I am writing this post in the laundromat, which tells you already that I have found an exception to my month-long no-shopping, no-spending policy.
I knew before the month started that there were exceptions on the way. The biggest was the new sofa. I had selected and paid for it already, but I had to wait weeks for delivery which put the delivery date on April 6. This shopping-related process could not be complete until after the sofa was unboxed, assembled, and put in place. With that done, there was a stroke of luck: I found that the futon cover I had, which made the old sofa look better but took some effort to put in place, actually fits the new sofa. It was too dusty after five years of use to put on a new sofa. The cover is too large to wash in the washing machine at home, so here I am putting quarters into the machine at the laundromat.
I did not want to use the spending moratorium as a reason to be inefficient, postpone essential tasks, or let things break down, and this led me to make payments almost immediately. There were four planned payments I needed to make, including two tax payments. It would have been better to pay them sooner but I did not think of them or did not know the amount to pay when I was making payments at the end of March.
I went to restaurants on two occasions in the first eight days of the month. I didn’t pay, but I don’t want to use someone-else-is-paying as a loophole. On the other hand, I don’t want to shut down my social life for the month either. I didn’t realize how essential restaurants were in my life until I was faced with this dilemma.
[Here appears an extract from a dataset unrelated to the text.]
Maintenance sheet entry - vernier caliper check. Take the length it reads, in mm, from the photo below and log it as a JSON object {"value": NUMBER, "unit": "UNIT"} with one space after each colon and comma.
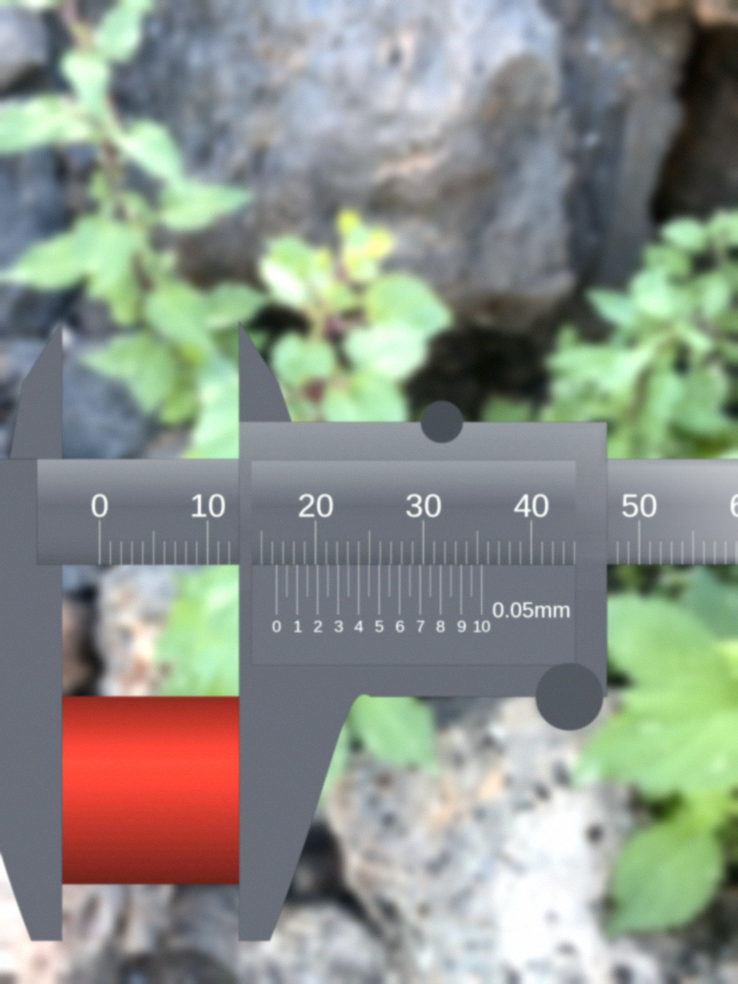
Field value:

I will try to do better, but this also goes to show how important it is to be able to cook. People who aren’t comfortable in the kitchen have to pay someone who is, probably at a restaurant, and this is a need that shows up almost every day.
It was only day four when I needed to replace something. The equipment in question was a charging cable for a mobile phone. I could have gotten by, buying just one cable as a replacement, but while I was there at the display, I bought two. One is better suited for use at home, and the other, for the car. One reason I shop so often, I realized, is that I buy less expensive products that aren’t as durable. I save money in the long run, but is it worth it if I have to spend the extra time replacing things so often? Or is it just the nature of charging cables and similar items that you have to replace them several times a year? At least now I will find out. The word on the street is that the least expensive cables aren’t half as durable as other common brands, so this time I selected cables that, I hope, will last longer.
What do I do when I can’t buy things because I’m not shopping? In the most essential cases, I write them on my shopping list for next month — but this is not a perfect solution, is it? I am still going through most of the mental process of shopping if I write something on a list with the intention of buying it in the near future. The best thing I can say about this is that I am keeping a short list.
The shopping moratorium has not been a big strain yet but it has been far from automatic. Minutes ago while I was driving to the laundromat I thought of a store I might want to stop at, since it is along the same road. It took a few seconds to remember that I wasn’t shopping this month.
These moments don’t come up all day long, and I haven’t yet walked up to the doors of a store and then said, “Oh, wait . . .” My question of what I would do with all my extra time, now that I am not shopping, seems silly one week in. I have more than enough to do. As an example, I have at least 10 more pages of tax forms to do, with deadlines just one week out. It is probably true that I never really had time to do as much shopping as I was doing.